McCullum took time to make his mark in Test matches. It was only in 2009, five years after his debut, that he made a hundred against a heavyweight country — India — but he has since gone on to become the first Kiwi to score 300 in a Test innings.
He is clearly proud of the way he has changed New Zealand’s traditional approach. Gone are defensive batting and dibbly-dobbly medium pacers. Instead we have attacking batting, led by McCullum, and some fearsome fast bowling.
“I want us to play attacking cricket and you have to make some proactive decisions. You have to lead from the front, but you need good people to do it, people who have the talent.
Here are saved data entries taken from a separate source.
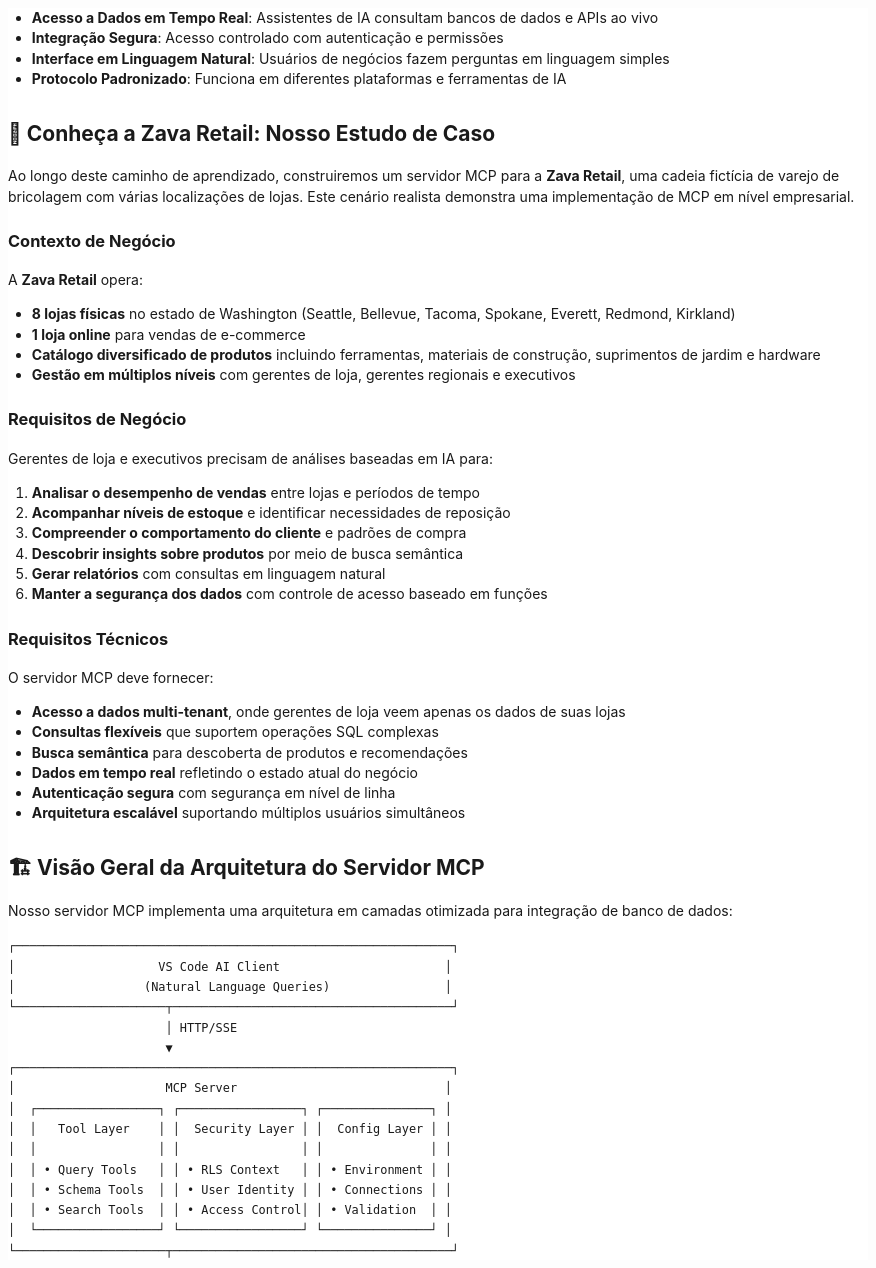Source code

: - **Acesso a Dados em Tempo Real**: Assistentes de IA consultam bancos de dados e APIs ao vivo
- **Integração Segura**: Acesso controlado com autenticação e permissões
- **Interface em Linguagem Natural**: Usuários de negócios fazem perguntas em linguagem simples
- **Protocolo Padronizado**: Funciona em diferentes plataformas e ferramentas de IA

## 🏪 Conheça a Zava Retail: Nosso Estudo de Caso

Ao longo deste caminho de aprendizado, construiremos um servidor MCP para a **Zava Retail**, uma cadeia fictícia de varejo de bricolagem com várias localizações de lojas. Este cenário realista demonstra uma implementação de MCP em nível empresarial.

### Contexto de Negócio

A **Zava Retail** opera:
- **8 lojas físicas** no estado de Washington (Seattle, Bellevue, Tacoma, Spokane, Everett, Redmond, Kirkland)
- **1 loja online** para vendas de e-commerce
- **Catálogo diversificado de produtos** incluindo ferramentas, materiais de construção, suprimentos de jardim e hardware
- **Gestão em múltiplos níveis** com gerentes de loja, gerentes regionais e executivos

### Requisitos de Negócio

Gerentes de loja e executivos precisam de análises baseadas em IA para:

1. **Analisar o desempenho de vendas** entre lojas e períodos de tempo
2. **Acompanhar níveis de estoque** e identificar necessidades de reposição
3. **Compreender o comportamento do cliente** e padrões de compra
4. **Descobrir insights sobre produtos** por meio de busca semântica
5. **Gerar relatórios** com consultas em linguagem natural
6. **Manter a segurança dos dados** com controle de acesso baseado em funções

### Requisitos Técnicos

O servidor MCP deve fornecer:

- **Acesso a dados multi-tenant**, onde gerentes de loja veem apenas os dados de suas lojas
- **Consultas flexíveis** que suportem operações SQL complexas
- **Busca semântica** para descoberta de produtos e recomendações
- **Dados em tempo real** refletindo o estado atual do negócio
- **Autenticação segura** com segurança em nível de linha
- **Arquitetura escalável** suportando múltiplos usuários simultâneos

## 🏗️ Visão Geral da Arquitetura do Servidor MCP

Nosso servidor MCP implementa uma arquitetura em camadas otimizada para integração de banco de dados:

```
┌─────────────────────────────────────────────────────────────┐
│                    VS Code AI Client                       │
│                  (Natural Language Queries)                │
└─────────────────────┬───────────────────────────────────────┘
                      │ HTTP/SSE
                      ▼
┌─────────────────────────────────────────────────────────────┐
│                     MCP Server                             │
│  ┌─────────────────┐ ┌─────────────────┐ ┌───────────────┐ │
│  │   Tool Layer    │ │  Security Layer │ │  Config Layer │ │
│  │                 │ │                 │ │               │ │
│  │ • Query Tools   │ │ • RLS Context   │ │ • Environment │ │
│  │ • Schema Tools  │ │ • User Identity │ │ • Connections │ │
│  │ • Search Tools  │ │ • Access Control│ │ • Validation  │ │
│  └─────────────────┘ └─────────────────┘ └───────────────┘ │
└─────────────────────┬───────────────────────────────────────┘
```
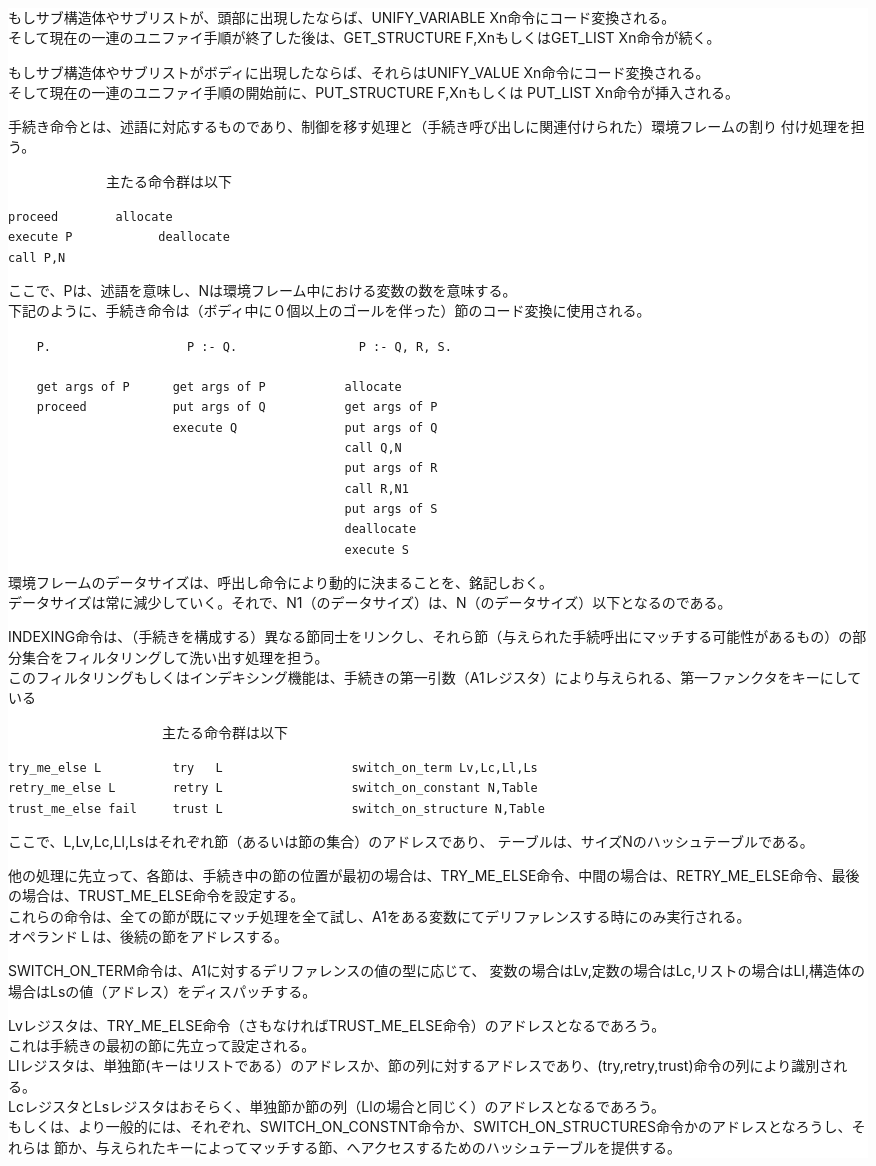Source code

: もしサブ構造体やサブリストが、頭部に出現したならば、UNIFY_VARIABLE Xn命令にコード変換される。  
そして現在の一連のユニファイ手順が終了した後は、GET_STRUCTURE F,XnもしくはGET_LIST Xn命令が続く。

もしサブ構造体やサブリストがボディに出現したならば、それらはUNIFY_VALUE Xn命令にコード変換される。  
そして現在の一連のユニファイ手順の開始前に、PUT_STRUCTURE F,Xnもしくは PUT_LIST Xn命令が挿入される。

手続き命令とは、述語に対応するものであり、制御を移す処理と（手続き呼び出しに関連付けられた）環境フレームの割り
付け処理を担う。

　　　　　　　主たる命令群は以下

    proceed        allocate
    execute P			 deallocate
    call P,N

ここで、Pは、述語を意味し、Nは環境フレーム中における変数の数を意味する。  
下記のように、手続き命令は（ボディ中に０個以上のゴールを伴った）節のコード変換に使用される。
```
    P.	      	     	 P :- Q.                 P :- Q, R, S.

    get args of P      get args of P           allocate
    proceed            put args of Q           get args of P
                       execute Q               put args of Q
                                               call Q,N
                                               put args of R
                                               call R,N1
                                               put args of S
                                               deallocate
                                               execute S
```

環境フレームのデータサイズは、呼出し命令により動的に決まることを、銘記しおく。  
データサイズは常に減少していく。それで、N1（のデータサイズ）は、N（のデータサイズ）以下となるのである。

INDEXING命令は、（手続きを構成する）異なる節同士をリンクし、それら節（与えられた手続呼出にマッチする可能性があるもの）の部分集合をフィルタリングして洗い出す処理を担う。  
このフィルタリングもしくはインデキシング機能は、手続きの第一引数（A1レジスタ）により与えられる、第一ファンクタをキーにしている

　　　　　　　　　　　主たる命令群は以下

    try_me_else L          try   L                  switch_on_term Lv,Lc,Ll,Ls
    retry_me_else L        retry L                  switch_on_constant N,Table
    trust_me_else fail     trust L                  switch_on_structure N,Table


ここで、L,Lv,Lc,Ll,Lsはそれぞれ節（あるいは節の集合）のアドレスであり、
テーブルは、サイズNのハッシュテーブルである。

他の処理に先立って、各節は、手続き中の節の位置が最初の場合は、TRY_ME_ELSE命令、中間の場合は、RETRY_ME_ELSE命令、最後の場合は、TRUST_ME_ELSE命令を設定する。  
これらの命令は、全ての節が既にマッチ処理を全て試し、A1をある変数にてデリファレンスする時にのみ実行される。  
オペランドＬは、後続の節をアドレスする。  

SWITCH_ON_TERM命令は、A1に対するデリファレンスの値の型に応じて、
変数の場合はLv,定数の場合はLc,リストの場合はLl,構造体の場合はLsの値（アドレス）をディスパッチする。

Lvレジスタは、TRY_ME_ELSE命令（さもなければTRUST_ME_ELSE命令）のアドレスとなるであろう。  
これは手続きの最初の節に先立って設定される。  
Llレジスタは、単独節(キーはリストである）のアドレスか、節の列に対するアドレスであり、(try,retry,trust)命令の列により識別される。  
LcレジスタとLsレジスタはおそらく、単独節か節の列（Llの場合と同じく）のアドレスとなるであろう。  
もしくは、より一般的には、それぞれ、SWITCH_ON_CONSTNT命令か、SWITCH_ON_STRUCTURES命令かのアドレスとなろうし、それらは
節か、与えられたキーによってマッチする節、へアクセスするためのハッシュテーブルを提供する。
Then you need to give them the freedom to express themselves.
“We have a group of rational thinkers and we have worked out this new style of cricket for New Zealand. There have been some new challenges but we have adapted strategically. We have worked out how we can change.
“We have been going in the right direction in the last three years. We have talented players, we have senior players and we all interact very well with each other. Players like Ross Taylor [from whom McCullum took over] have responded well.”
Prominent among that talent are the two opening bowlers, Boult and Southee, and the skipper says: “I would not change them for anything in the world. They provide me great choices as captain.”
The options are increased as Southee is a right-arm swing bowler, Boult left arm, but they are not the only names English cricket should be concerned about. “There are also other cricketing options,” he says, before naming another quickie, not much known in England but who could soon prove a handful. “Matt Henry. He is a wicket taker.”
To cap it all, there is the batting of Williamson. Sir Richard says he is New Zealand’s best-ever batsman, greater even than the legendary Bert Sutcliffe. McCullum will not go quite that far, saying: “It is hard to say. Sutcliffe was before my time. There was Martin Crowe. But Kane is a better batsmen than me.”
High praise from a man whose explosive batting could be one of the deciding factors over the next 10 days of cricket.